• **GOAL OF THE EXERCISE**
Starting from the first line, transcribe the whole listing exactly.

===== SUPPLIED MATERIAL

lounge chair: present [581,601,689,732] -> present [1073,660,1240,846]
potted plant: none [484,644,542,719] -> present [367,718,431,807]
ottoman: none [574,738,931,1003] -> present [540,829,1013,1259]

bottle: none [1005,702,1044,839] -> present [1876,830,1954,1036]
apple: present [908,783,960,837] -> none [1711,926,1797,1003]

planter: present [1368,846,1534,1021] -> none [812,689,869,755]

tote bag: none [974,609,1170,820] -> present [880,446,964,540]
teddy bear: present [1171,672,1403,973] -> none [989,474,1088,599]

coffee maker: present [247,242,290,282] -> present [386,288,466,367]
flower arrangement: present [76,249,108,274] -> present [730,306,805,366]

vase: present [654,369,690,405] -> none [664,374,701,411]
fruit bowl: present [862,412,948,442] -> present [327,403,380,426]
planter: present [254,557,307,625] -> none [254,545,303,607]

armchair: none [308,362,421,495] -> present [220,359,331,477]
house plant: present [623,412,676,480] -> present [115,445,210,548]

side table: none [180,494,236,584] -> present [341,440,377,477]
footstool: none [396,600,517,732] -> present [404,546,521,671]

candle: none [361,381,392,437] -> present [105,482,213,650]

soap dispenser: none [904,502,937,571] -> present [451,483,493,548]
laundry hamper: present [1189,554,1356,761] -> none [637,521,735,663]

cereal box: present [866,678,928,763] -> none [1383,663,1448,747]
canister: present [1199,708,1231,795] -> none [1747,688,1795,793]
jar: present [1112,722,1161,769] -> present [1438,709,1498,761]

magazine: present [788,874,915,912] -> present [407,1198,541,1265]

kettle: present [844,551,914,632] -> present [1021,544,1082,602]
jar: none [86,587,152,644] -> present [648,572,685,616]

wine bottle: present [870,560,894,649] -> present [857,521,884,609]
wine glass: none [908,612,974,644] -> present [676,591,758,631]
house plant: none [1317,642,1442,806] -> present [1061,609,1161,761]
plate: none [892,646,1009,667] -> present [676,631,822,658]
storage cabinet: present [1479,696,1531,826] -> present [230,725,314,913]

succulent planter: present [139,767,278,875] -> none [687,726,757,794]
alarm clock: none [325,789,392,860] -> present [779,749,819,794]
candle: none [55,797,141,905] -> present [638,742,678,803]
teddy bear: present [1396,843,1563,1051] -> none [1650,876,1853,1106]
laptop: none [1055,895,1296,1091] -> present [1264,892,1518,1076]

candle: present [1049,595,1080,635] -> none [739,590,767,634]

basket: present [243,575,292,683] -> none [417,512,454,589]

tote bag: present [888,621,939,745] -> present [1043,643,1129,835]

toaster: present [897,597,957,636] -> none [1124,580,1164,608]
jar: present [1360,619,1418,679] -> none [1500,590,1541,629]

==========

• **WRITTEN SOLUTION**
lounge chair: present [581,601,689,732] -> present [1073,660,1240,846]
potted plant: none [484,644,542,719] -> present [367,718,431,807]
ottoman: none [574,738,931,1003] -> present [540,829,1013,1259]

bottle: none [1005,702,1044,839] -> present [1876,830,1954,1036]
apple: present [908,783,960,837] -> none [1711,926,1797,1003]

planter: present [1368,846,1534,1021] -> none [812,689,869,755]

tote bag: none [974,609,1170,820] -> present [880,446,964,540]
teddy bear: present [1171,672,1403,973] -> none [989,474,1088,599]

coffee maker: present [247,242,290,282] -> present [386,288,466,367]
flower arrangement: present [76,249,108,274] -> present [730,306,805,366]

vase: present [654,369,690,405] -> none [664,374,701,411]
fruit bowl: present [862,412,948,442] -> present [327,403,380,426]
planter: present [254,557,307,625] -> none [254,545,303,607]

armchair: none [308,362,421,495] -> present [220,359,331,477]
house plant: present [623,412,676,480] -> present [115,445,210,548]

side table: none [180,494,236,584] -> present [341,440,377,477]
footstool: none [396,600,517,732] -> present [404,546,521,671]

candle: none [361,381,392,437] -> present [105,482,213,650]

soap dispenser: none [904,502,937,571] -> present [451,483,493,548]
laundry hamper: present [1189,554,1356,761] -> none [637,521,735,663]

cereal box: present [866,678,928,763] -> none [1383,663,1448,747]
canister: present [1199,708,1231,795] -> none [1747,688,1795,793]
jar: present [1112,722,1161,769] -> present [1438,709,1498,761]

magazine: present [788,874,915,912] -> present [407,1198,541,1265]

kettle: present [844,551,914,632] -> present [1021,544,1082,602]
jar: none [86,587,152,644] -> present [648,572,685,616]

wine bottle: present [870,560,894,649] -> present [857,521,884,609]
wine glass: none [908,612,974,644] -> present [676,591,758,631]
house plant: none [1317,642,1442,806] -> present [1061,609,1161,761]
plate: none [892,646,1009,667] -> present [676,631,822,658]
storage cabinet: present [1479,696,1531,826] -> present [230,725,314,913]

succulent planter: present [139,767,278,875] -> none [687,726,757,794]
alarm clock: none [325,789,392,860] -> present [779,749,819,794]
candle: none [55,797,141,905] -> present [638,742,678,803]
teddy bear: present [1396,843,1563,1051] -> none [1650,876,1853,1106]
laptop: none [1055,895,1296,1091] -> present [1264,892,1518,1076]

candle: present [1049,595,1080,635] -> none [739,590,767,634]

basket: present [243,575,292,683] -> none [417,512,454,589]

tote bag: present [888,621,939,745] -> present [1043,643,1129,835]

toaster: present [897,597,957,636] -> none [1124,580,1164,608]
jar: present [1360,619,1418,679] -> none [1500,590,1541,629]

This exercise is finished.